But about seven months ago, something apparently went drastically wrong. Authorities now say Rossum, whom co-workers at biotech company TriLink Biotechnologies describe as “incredibly sweet and lovely,” poisoned DeVillers last November with a painkiller she allegedly stole from the San Diego County medical examiner’s office. (She was fired from her job there soon after the murder investigation.) When DeVillers was found, rose petals had been spread around his body on the couple’s bed in a scene eerily reminiscent of the film, “American Beauty.” Police say Rossum told investigators the film was her favorite. Accused of killing her husband in cold blood, Rossum is not expected to be allowed bail and faces possible execution. She pleaded not guilty at her arraignment on Monday.

Police say Rossum told them that on Nov. 5 DeVillers had taken OxyContin, a drug she had brought home from Mexico to help bring her down from her crystal meth high, and had gone to sleep. He continued to sleep through most of the next day. After she found him cold and pale at about 9 p.m. on Nov. 6, Rossum called 911, and DeVillers was later declared dead at Scripps Memorial Hospital. While there, according to a police report, Rossum told a social worker that she and DeVillers had been arguing during the past weekend and that she was addicted to crystal meth. Still, authorities at the time believed he had died from a suicidal overdose.

Later, Gregory’s brother, Jerome DeVillers, 25, complained that the death was suspicious, and the San Diego police opened a murder investigation. When toxicology tests on DeVillers’ body were sent to an outside lab, it was determined that the cause of death was acute intoxication with the highly toxic drug Fentanyl, among other things, says San Diego Police Capt. Ron Newman. The toxicology test results are what led to Rossum’s arrest this past week, he says. (Fentanyl is a drug to which medical-examiner employees have access.)

After DeVillers death, Rossum had authorized her husband’s organs to be removed for transplantation and sections of his skin be stripped away for use in grafts for burn victims. Both actions, court documents now suggest, made it more difficult to determine the cause of death. To make matters more complicated, Rossum allegedly had been involved in a love affair with her former boss, Michael Robertson, who also worked in the medical examiner’s office. Prosecutors suspect Rossum and Robertson may have planned DeVillers’ death together after her husband allegedly threatened to expose their affair-and her drug use-to superiors at the medical examiner’s office. When Rossum was fired from that job, Robertson, 31, a forensic toxicologist, was also let go for failing to inform his superiors of her drug problem, according to several reports. He has since returned to his native Australia. “[His] extradition is definitely a possibility,” says San Diego Police Lt. Ray Stigwalt.
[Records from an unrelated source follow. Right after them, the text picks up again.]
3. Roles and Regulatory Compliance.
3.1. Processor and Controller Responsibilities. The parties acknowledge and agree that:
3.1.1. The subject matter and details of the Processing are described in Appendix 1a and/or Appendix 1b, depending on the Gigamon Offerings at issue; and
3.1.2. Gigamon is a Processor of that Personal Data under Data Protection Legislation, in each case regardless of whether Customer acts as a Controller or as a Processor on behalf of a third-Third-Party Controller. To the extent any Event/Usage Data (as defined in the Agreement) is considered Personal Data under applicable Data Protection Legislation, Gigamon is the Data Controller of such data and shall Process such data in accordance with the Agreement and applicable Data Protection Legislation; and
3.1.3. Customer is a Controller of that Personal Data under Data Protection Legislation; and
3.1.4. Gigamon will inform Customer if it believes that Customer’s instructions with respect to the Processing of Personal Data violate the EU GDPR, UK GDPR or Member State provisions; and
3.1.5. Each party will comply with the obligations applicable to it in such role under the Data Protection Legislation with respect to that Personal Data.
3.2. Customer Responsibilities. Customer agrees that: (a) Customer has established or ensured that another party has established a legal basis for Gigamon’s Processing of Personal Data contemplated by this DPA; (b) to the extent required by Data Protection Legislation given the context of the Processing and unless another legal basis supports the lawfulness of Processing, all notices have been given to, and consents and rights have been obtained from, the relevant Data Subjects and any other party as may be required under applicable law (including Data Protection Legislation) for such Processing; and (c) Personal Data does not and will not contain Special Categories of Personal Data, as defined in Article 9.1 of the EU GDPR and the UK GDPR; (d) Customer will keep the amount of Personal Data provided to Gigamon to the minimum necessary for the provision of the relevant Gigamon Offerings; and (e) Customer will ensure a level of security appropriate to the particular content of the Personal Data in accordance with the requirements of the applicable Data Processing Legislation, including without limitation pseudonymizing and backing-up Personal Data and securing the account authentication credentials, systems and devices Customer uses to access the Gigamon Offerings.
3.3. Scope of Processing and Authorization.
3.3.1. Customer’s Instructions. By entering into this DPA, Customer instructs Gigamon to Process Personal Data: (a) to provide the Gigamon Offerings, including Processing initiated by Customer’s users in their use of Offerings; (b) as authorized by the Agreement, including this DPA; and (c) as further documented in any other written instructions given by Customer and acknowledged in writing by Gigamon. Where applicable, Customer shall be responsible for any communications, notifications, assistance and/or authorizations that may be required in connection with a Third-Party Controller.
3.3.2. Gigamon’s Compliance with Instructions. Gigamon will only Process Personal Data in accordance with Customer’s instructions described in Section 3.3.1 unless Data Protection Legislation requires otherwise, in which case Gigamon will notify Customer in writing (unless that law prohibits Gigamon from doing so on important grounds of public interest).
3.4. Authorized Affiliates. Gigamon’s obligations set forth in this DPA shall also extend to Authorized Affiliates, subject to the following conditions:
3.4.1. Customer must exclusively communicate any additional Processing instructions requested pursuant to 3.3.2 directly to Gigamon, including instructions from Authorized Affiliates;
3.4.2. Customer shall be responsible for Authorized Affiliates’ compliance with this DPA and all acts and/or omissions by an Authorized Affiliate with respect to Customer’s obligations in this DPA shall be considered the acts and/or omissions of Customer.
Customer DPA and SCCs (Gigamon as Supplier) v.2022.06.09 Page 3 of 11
Rossum’s current boss, TriLink president Rick Hogrefe, says he was not aware of Rossum’s previous termination or of any allegations of drug use when his company hired her four months ago. He had even talked to her about her management potential. “She’s just too smart to have done something that points an arrow at herself so brightly,” he says. “It just doesn’t fit. And we saw absolutely no sign of drug abuse.” On the day of her arrest, Hogrefe says, Rossum walked in to TriLink’s production manager’s office in tears and told him she had to go home to take care of some personal matters. “My production manager told me she looked very upset. She was crying,” says Hogrefe. “The very last thing she told our production manager was, ‘No matter what you hear about me, I’m not a bad person.’”

The murder charges that have been filed could send Rossum to her own death by lethal injection. The poisoning allegation-a so-called special circumstance-allows prosecutors to seek either Rossum’s execution or a lesser sentence of life in prison without the possibility of parole. When Rossum appeared briefly in court last Wednesday, she cried throughout the short hearing.

After the court proceeding last week, Rossum’s father said his daughter was innocent. “You are making a victim of our daughter, who lost a husband,” he told reporters. “She does not have it in her to commit these charges. These charges are devastating.”